Problem requirements: What is the count of lines in the listing below that hold the string "value"? Reply with that number alone.

Records for the task:
# # # # # # #

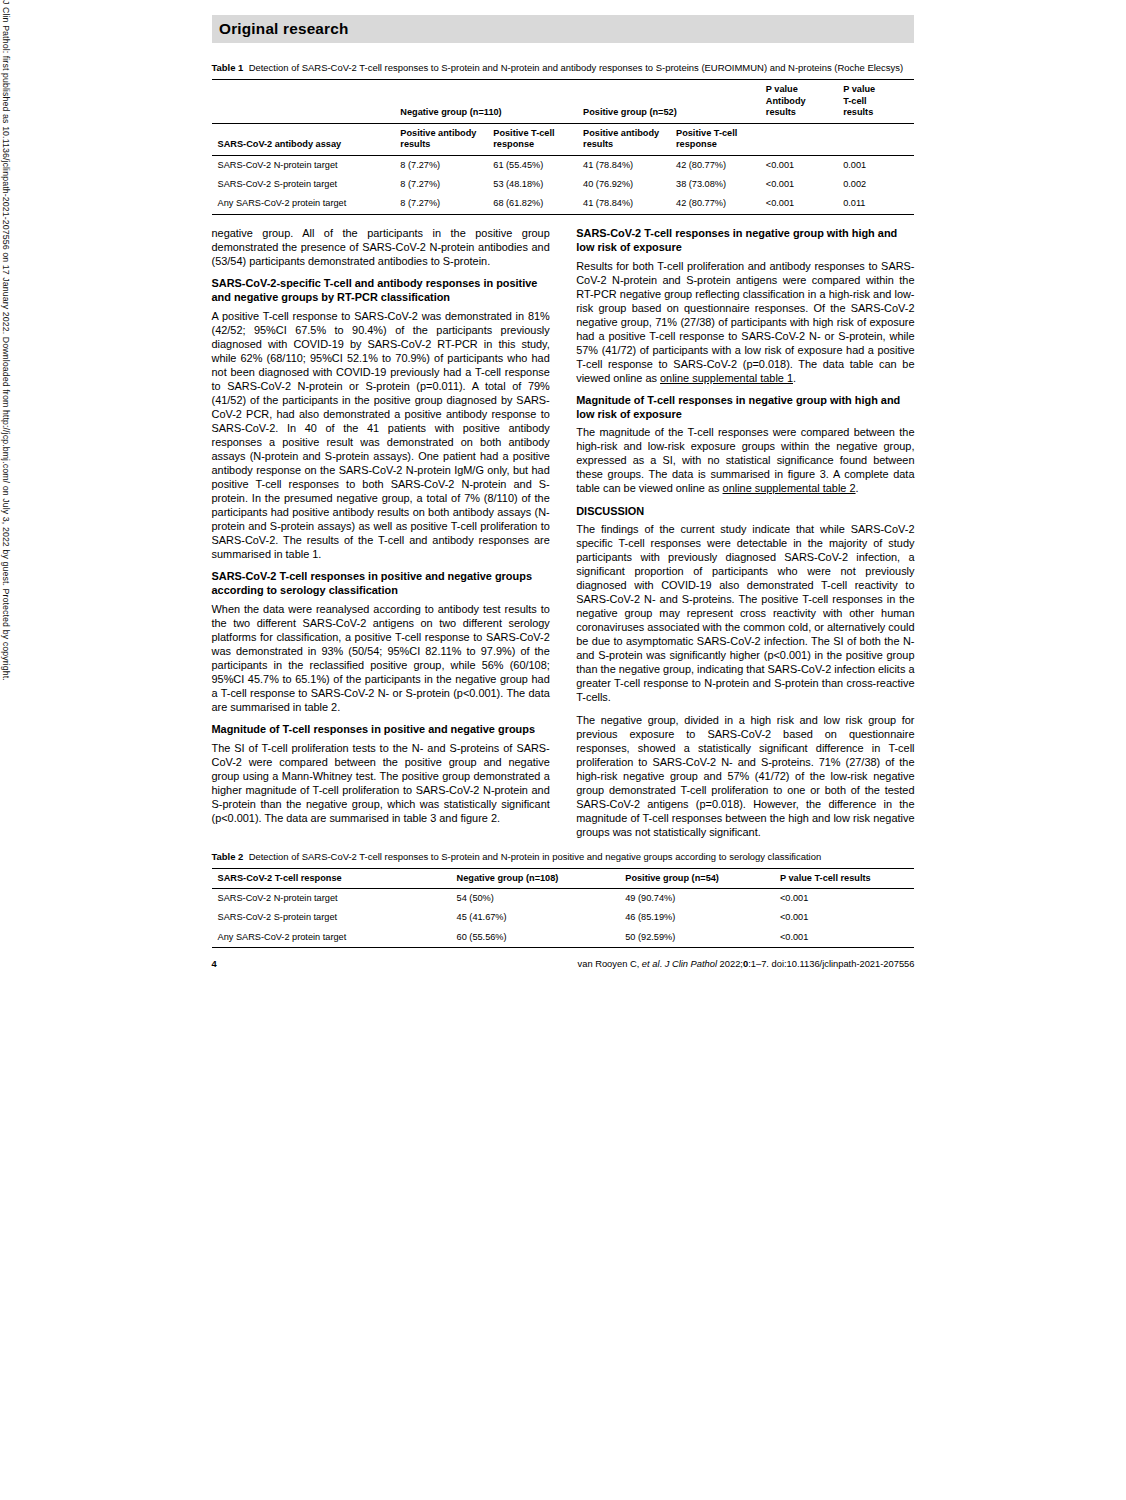J Clin Pathol: first published as 10.1136/jclinpath-2021-207556 on 17 January 2022. Downloaded from http://jcp.bmj.com/ on July 3, 2022 by guest. Protected by copyright.
Original research
Table 1 Detection of SARS-CoV-2 T-cell responses to S-protein and N-protein and antibody responses to S-proteins (EUROIMMUN) and N-proteins (Roche Elecsys)
| | Negative group (n=110) | Positive group (n=52) | P value Antibody results | P value T-cell results |
| --- | --- | --- | --- | --- |
| SARS-CoV-2 antibody assay | Positive antibody results | Positive T-cell response | Positive antibody results | Positive T-cell response | | |
| SARS-CoV-2 N-protein target | 8 (7.27%) | 61 (55.45%) | 41 (78.84%) | 42 (80.77%) | <0.001 | 0.001 |
| SARS-CoV-2 S-protein target | 8 (7.27%) | 53 (48.18%) | 40 (76.92%) | 38 (73.08%) | <0.001 | 0.002 |
| Any SARS-CoV-2 protein target | 8 (7.27%) | 68 (61.82%) | 41 (78.84%) | 42 (80.77%) | <0.001 | 0.011 |
negative group. All of the participants in the positive group demonstrated the presence of SARS-CoV-2 N-protein antibodies and (53/54) participants demonstrated antibodies to S-protein.
SARS-CoV-2-specific T-cell and antibody responses in positive and negative groups by RT-PCR classification
A positive T-cell response to SARS-CoV-2 was demonstrated in 81% (42/52; 95%CI 67.5% to 90.4%) of the participants previously diagnosed with COVID-19 by SARS-CoV-2 RT-PCR in this study, while 62% (68/110; 95%CI 52.1% to 70.9%) of participants who had not been diagnosed with COVID-19 previously had a T-cell response to SARS-CoV-2 N-protein or S-protein (p=0.011). A total of 79% (41/52) of the participants in the positive group diagnosed by SARS-CoV-2 PCR, had also demonstrated a positive antibody response to SARS-CoV-2. In 40 of the 41 patients with positive antibody responses a positive result was demonstrated on both antibody assays (N-protein and S-protein assays). One patient had a positive antibody response on the SARS-CoV-2 N-protein IgM/G only, but had positive T-cell responses to both SARS-CoV-2 N-protein and S-protein. In the presumed negative group, a total of 7% (8/110) of the participants had positive antibody results on both antibody assays (N-protein and S-protein assays) as well as positive T-cell proliferation to SARS-CoV-2. The results of the T-cell and antibody responses are summarised in table 1.
SARS-CoV-2 T-cell responses in positive and negative groups according to serology classification
When the data were reanalysed according to antibody test results to the two different SARS-CoV-2 antigens on two different serology platforms for classification, a positive T-cell response to SARS-CoV-2 was demonstrated in 93% (50/54; 95%CI 82.11% to 97.9%) of the participants in the reclassified positive group, while 56% (60/108; 95%CI 45.7% to 65.1%) of the participants in the negative group had a T-cell response to SARS-CoV-2 N- or S-protein (p<0.001). The data are summarised in table 2.
Magnitude of T-cell responses in positive and negative groups
The SI of T-cell proliferation tests to the N- and S-proteins of SARS-CoV-2 were compared between the positive group and negative group using a Mann-Whitney test. The positive group demonstrated a higher magnitude of T-cell proliferation to SARS-CoV-2 N-protein and S-protein than the negative group, which was statistically significant (p<0.001). The data are summarised in table 3 and figure 2.
SARS-CoV-2 T-cell responses in negative group with high and low risk of exposure
Results for both T-cell proliferation and antibody responses to SARS-CoV-2 N-protein and S-protein antigens were compared within the RT-PCR negative group reflecting classification in a high-risk and low-risk group based on questionnaire responses. Of the SARS-CoV-2 negative group, 71% (27/38) of participants with high risk of exposure had a positive T-cell response to SARS-CoV-2 N- or S-protein, while 57% (41/72) of participants with a low risk of exposure had a positive T-cell response to SARS-CoV-2 (p=0.018). The data table can be viewed online as online supplemental table 1.
Magnitude of T-cell responses in negative group with high and low risk of exposure
The magnitude of the T-cell responses were compared between the high-risk and low-risk exposure groups within the negative group, expressed as a SI, with no statistical significance found between these groups. The data is summarised in figure 3. A complete data table can be viewed online as online supplemental table 2.
Discussion
The findings of the current study indicate that while SARS-CoV-2 specific T-cell responses were detectable in the majority of study participants with previously diagnosed SARS-CoV-2 infection, a significant proportion of participants who were not previously diagnosed with COVID-19 also demonstrated T-cell reactivity to SARS-CoV-2 N- and S-proteins. The positive T-cell responses in the negative group may represent cross reactivity with other human coronaviruses associated with the common cold, or alternatively could be due to asymptomatic SARS-CoV-2 infection. The SI of both the N- and S-protein was significantly higher (p<0.001) in the positive group than the negative group, indicating that SARS-CoV-2 infection elicits a greater T-cell response to N-protein and S-protein than cross-reactive T-cells.
The negative group, divided in a high risk and low risk group for previous exposure to SARS-CoV-2 based on questionnaire responses, showed a statistically significant difference in T-cell proliferation to SARS-CoV-2 N- and S-proteins. 71% (27/38) of the high-risk negative group and 57% (41/72) of the low-risk negative group demonstrated T-cell proliferation to one or both of the tested SARS-CoV-2 antigens (p=0.018). However, the difference in the magnitude of T-cell responses between the high and low risk negative groups was not statistically significant.
Table 2 Detection of SARS-CoV-2 T-cell responses to S-protein and N-protein in positive and negative groups according to serology classification
| SARS-CoV-2 T-cell response | Negative group (n=108) | Positive group (n=54) | P value T-cell results |
| --- | --- | --- | --- |
| SARS-CoV-2 N-protein target | 54 (50%) | 49 (90.74%) | <0.001 |
| SARS-CoV-2 S-protein target | 45 (41.67%) | 46 (85.19%) | <0.001 |
| Any SARS-CoV-2 protein target | 60 (55.56%) | 50 (92.59%) | <0.001 |
4
van Rooyen C, et al. J Clin Pathol 2022;0:1–7. doi:10.1136/jclinpath-2021-207556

# # # # # # #

Response: 2